Fad or fiction? We explain what lies behind this latest diet to see if it really is a fad or has some benefits.
The subject of improving our diets and health by becoming vegetarian or vegan is raised frequently at Living Naturally, so Estelle started researching into the latest thinking on the subject.
Did you know...
Archaeological evidence shows that eating meat has been an essential part of human evolution for 2.3 million years.
Environmental damage caused by grazing livestock has been a factor in the listing of 171 species under the Endangered Species Act.
Two in three vegetarians are vitamin B12 deficient, compared to one in 20 meat eaters, according to a peer-reviewed July 2003 study in the American Journal of Clinical Nutrition.
According to the American Dietetic Association a vegetarian diet can meet protein requirements and provide all the essential amino-acids (the building blocks of protein) a person needs for optimal health.
The average American gets 67% of his or her dietary protein from animal sources, compared with a world-wide average of 34%.
A 2016 Harris poll found that approximately 3.3% of American adults are vegetarian, while UK figures vary from 2% - 12%. The higher figure relates to an increase by 16-24 year olds
Facts and figures from vegsoc.org and vegetarian.procon.org
Further information: I found The Vegetarian Myth by Lierre Keith an interesting read, along with the Weston A Price Foundation website and one of my particular favourites was Death by Food Pyramid by Denise Minger.
We have a number of clients who choose these diets for varying reasons. I began researching with an open mind, but the more I read the more I understood that to thrive as a human being, we require meat protein. There are many different forms of a meat-free diet, which allow a more complete balance of nutrients such as lacto-ovo (eating dairy and eggs) and pescatarian (including fish). Vegan diets remove all animal based products and I could not find any vegan variants that did so without compromising nutritional status in the longer term and not one single ancient culture has ever been exclusively vegetarian.
If you want to move across to being vegetarian, I would encourage you to consider carefully what you eat and build a diet based on a balanced intake of all nutrients. We could all do with eating more vegetables, nuts and fruits but our bodies need protein to operate properly.

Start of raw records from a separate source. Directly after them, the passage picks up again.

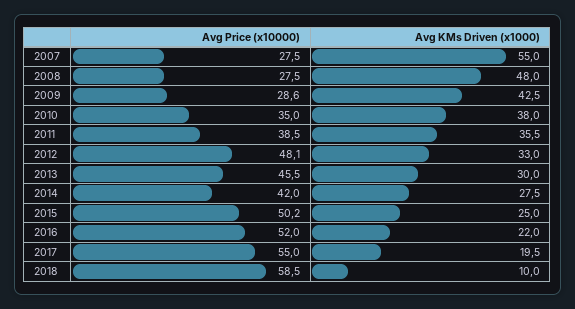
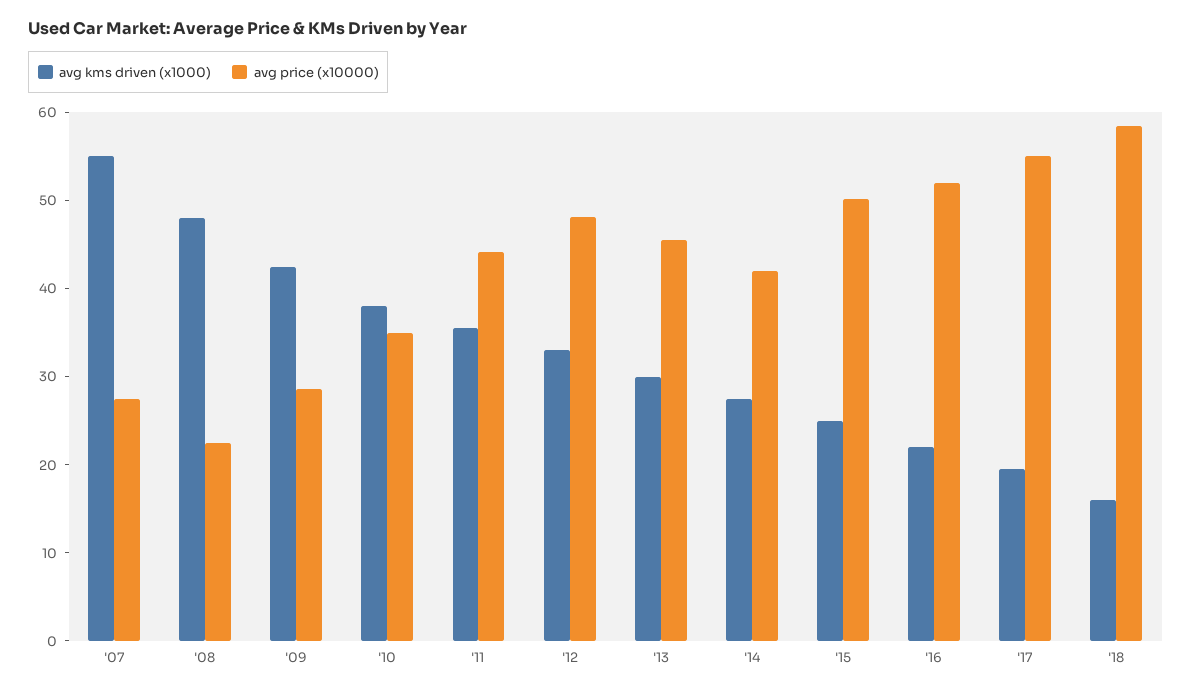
  {
    "Avg Price (x10000)": {
      "2007": 27.5,
-     "2008": 27.5,
+     "2008": 22,
      "2009": 28.6,
      "2010": 35,
-     "2011": 38.5,
+     "2011": 44,
      "2012": 48.1,
      "2013": 45.5,
      "2014": 42,
      "2015": 50.2,
      "2016": 52,
      "2017": 55,
      "2018": 58.5
    },
    "Avg KMs Driven (x1000)": {
      "2007": 55,
      "2008": 48,
      "2009": 42.5,
      "2010": 38,
      "2011": 35.5,
      "2012": 33,
      "2013": 30,
      "2014": 27.5,
      "2015": 25,
      "2016": 22,
      "2017": 19.5,
-     "2018": 10
+     "2018": 16
    }
  }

Some of the discussions around vegetarian diets include:
Vegetarians tend to replace meat-based proteins with cereal grains. The production of cereal grains is less harmful to the environment than commercial confined food production. They are, however, full of powerful anti-nutrients that prevent the body up-taking the minerals, vitamins and enzymes they contain. Grains of all varieties should be prepared properly (sprouting or fermenting, long periods of soaking) before eating to ensure you don't damage your innards or compromise your longer-term health. Also consider buying older, heritage style grains and flours that have not been genetically modified.
Vegetarian diets can help avoid processed foods. Fewer processed foods and meats are a health bonus for our bodies. The modern diet is jam-packed with yummy convenience foods that have had all the goodness processed out or harmful extras added in (or both!). Following a vegetarian diet avoids these with the exception of soy based products. Soy is often produced in ways that is damaging to the environment, is commonly genetically modified and, in unfermented forms, is damaging to our thyroid gland. It is also one of those beasts that does more damage than good (anti-nutrients again). It is used as a filler in many products so again, less processed foods is a great way to eat!
Many vegetarians and vegans choose this way of eating as they don't want to harm or kill animals. An admirable quality. However, animals recycle nutrients into the soils, can survive on land unusable for other forms of farming and, if raised ethically, naturally process some of the nutrients we can't break down from plants to a form we need and can utilise. They also provide protein, iron and vitamin B12. If choosing a vegetarian or vegan diet, look for other ways to ensure you are getting these nutrients!
Some studies show that vegetarians live longer than meat eaters. They eat more fruit, vegetables, nuts and seeds, tend to follow healthier lifestyles in general and avoid processed meats, which are linked with increased rates of heart disease and cancer. Vegetarians need to ensure plentiful and adequate intake of good fatty acids and avoid processed and rancid fats, which are also linked to the above health problems.
Shopping for vegetarians and vegans: I advise shopping around the outside of the supermarket or market... avoid the aisles where things come in packets and tins. Always buy organic and free-range vegetables, nuts, seeds and fruit that have been grown with fewer chemical additives. Give your money to the producers who are protecting the welfare of our resources.
Shopping for meat and fish eaters: The same principals apply here too. Meat eaters need to avoid the processed mass-raised products and focus on ethically raised meats which have a higher proportion of good fats and can contribute to improving chronic health issues. Hoofed animals also improve our environments including grasses and the quality of our soils.
If you wish to follow a vegetarian or vegan diet, please seek the help and guidance of the many societies (for example, the vegetarian society in the U.K. www.vegsoc.org) to ensure you are eating a balanced diet. It is much harder to absorb some essential nutrients from a vegetable source so you need to make sure they are combined with the right foods and eaten in abundance.